When he stated that summer that slavery was “a sin before the sight of God,” Adams received several death threats. “I promise to cut your throat from ear to ear,” read one. Another had a picture of a large Bowie knife, threatening, “Vengeance is mine, say the South!” Finally, one warned of a “hangman to prepare a halter for John Quincy Adams.” He confided to his diary that, “I walk on the edge of a precipice in every step that I take.” Sometimes, he felt overwhelmed by the burden he was assuming for the cause of justice. “I stand in the House of Representatives . . . alone.” But he was not deterred from his just path and only fought harder against the gag rule and for the right to petition against slavery.

Over the next two years, Adams introduced thousands of petitions. All were tabled without debate. Pro-slavery representatives even instituted a harsher gag rule in 1840 to shut Adams up. The House agreed that it would not even receive the petitions. However, the new gag rule was barely passed by a narrow majority of six votes. Adams saw that his perseverance was bearing fruit.

On December 3, 1844, Adams’s efforts were finally rewarded when the House voted to abolish the gag rule.
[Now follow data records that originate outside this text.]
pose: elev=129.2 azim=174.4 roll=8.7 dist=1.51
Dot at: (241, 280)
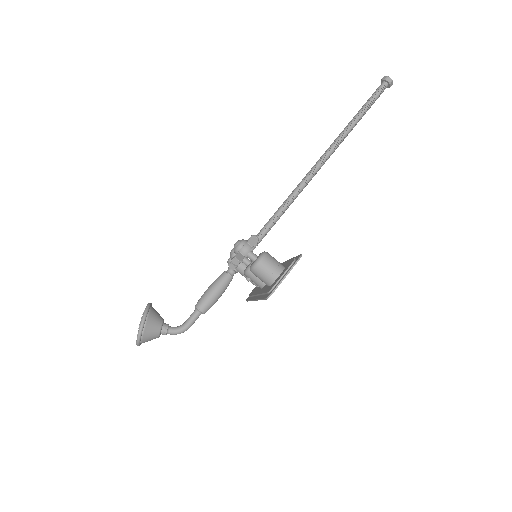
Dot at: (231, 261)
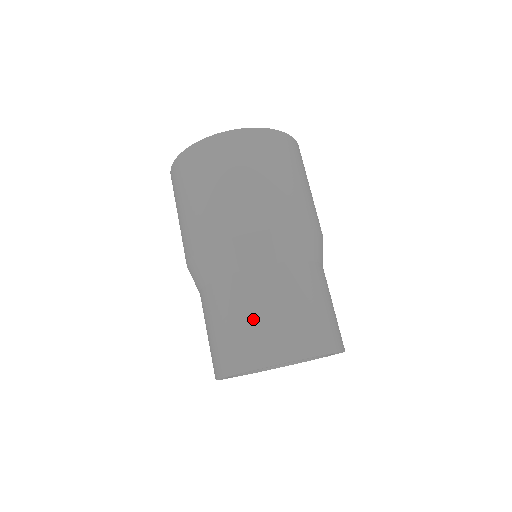
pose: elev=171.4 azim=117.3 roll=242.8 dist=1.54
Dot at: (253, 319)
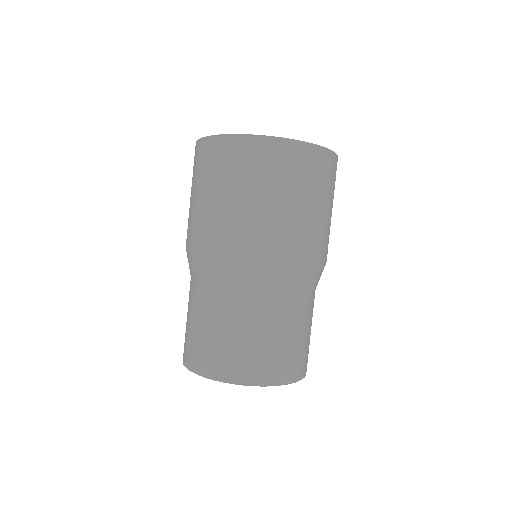
Dot at: (214, 334)
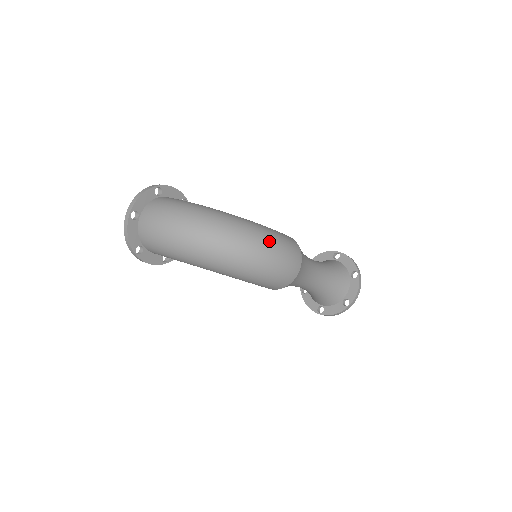
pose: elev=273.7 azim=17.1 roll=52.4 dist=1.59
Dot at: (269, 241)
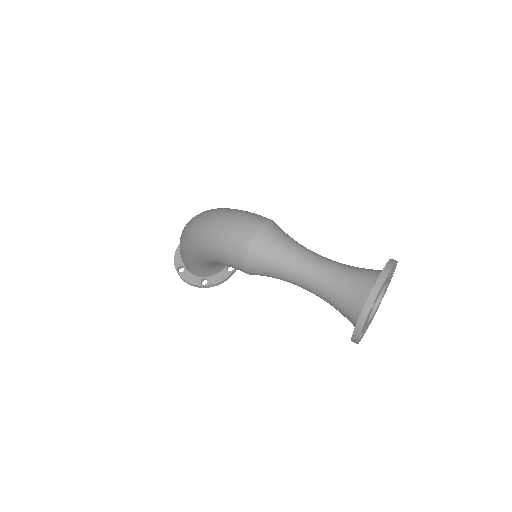
Dot at: (227, 211)
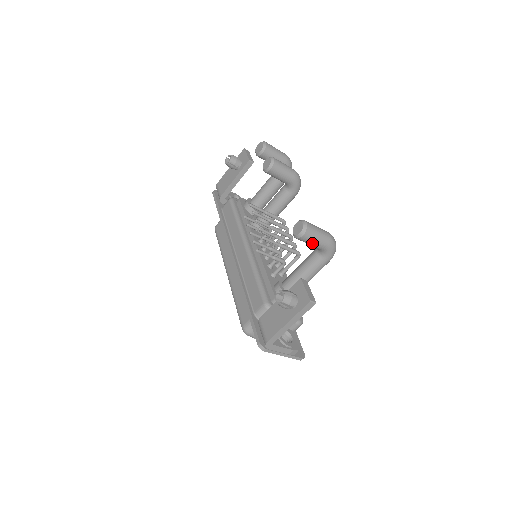
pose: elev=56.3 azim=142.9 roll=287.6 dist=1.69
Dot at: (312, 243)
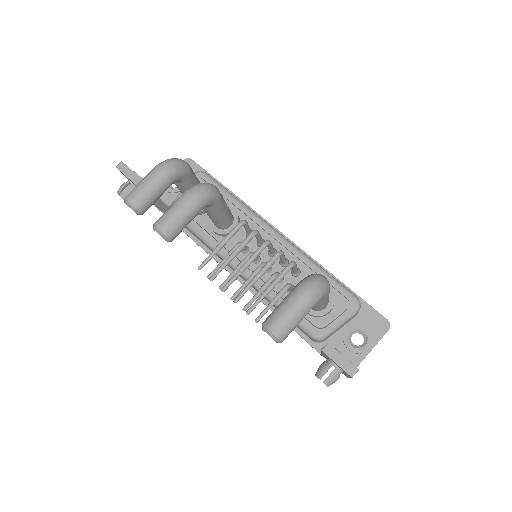
Dot at: (297, 324)
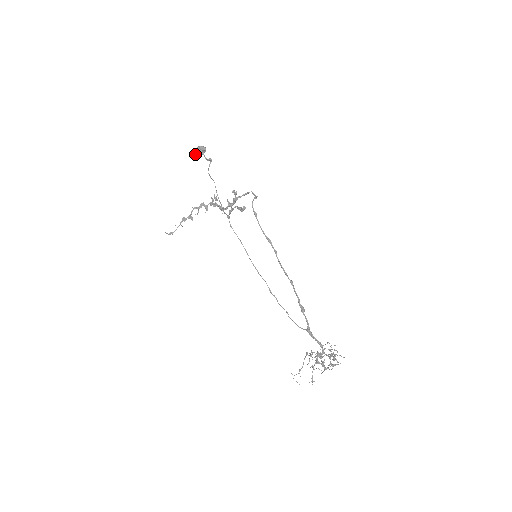
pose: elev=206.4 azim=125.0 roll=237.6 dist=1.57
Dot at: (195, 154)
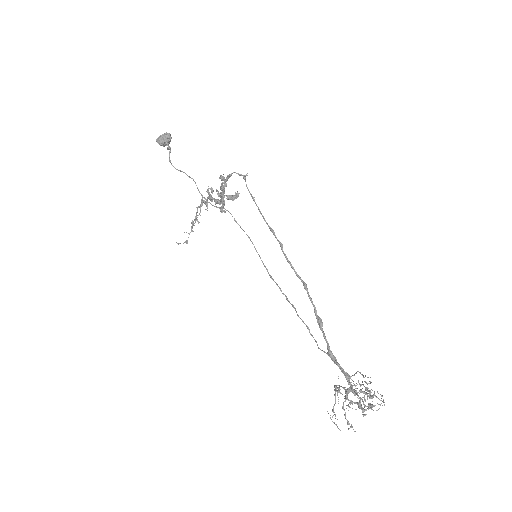
Dot at: (161, 145)
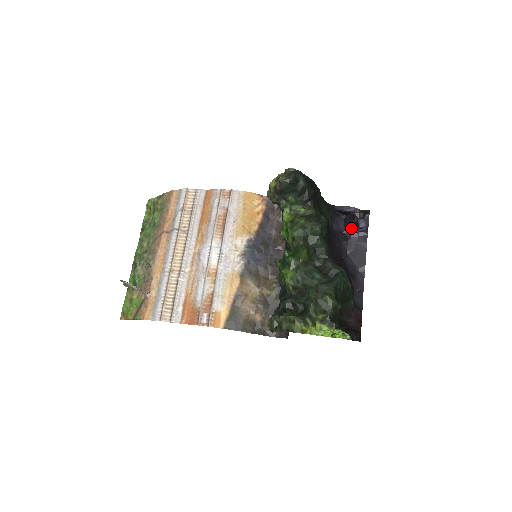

He had fought a long struggle for constitutionalism and for the rights of others. He wrote in his diary that evening, “Blessed, forever blessed, be the name of God!” Meanwhile, his fellow citizens who supported his cause were praising his name. Even his enemies grudgingly admitted his diligence to the cause of justice. Henry Wise of Virginia called Adams “the acutest, the astutest, the archest enemy of Southern slavery that ever existed.” The former president died only a few years later, after suffering a stroke on the floor of the House of Representatives, the place of his greatest achievement for justice in his long public career.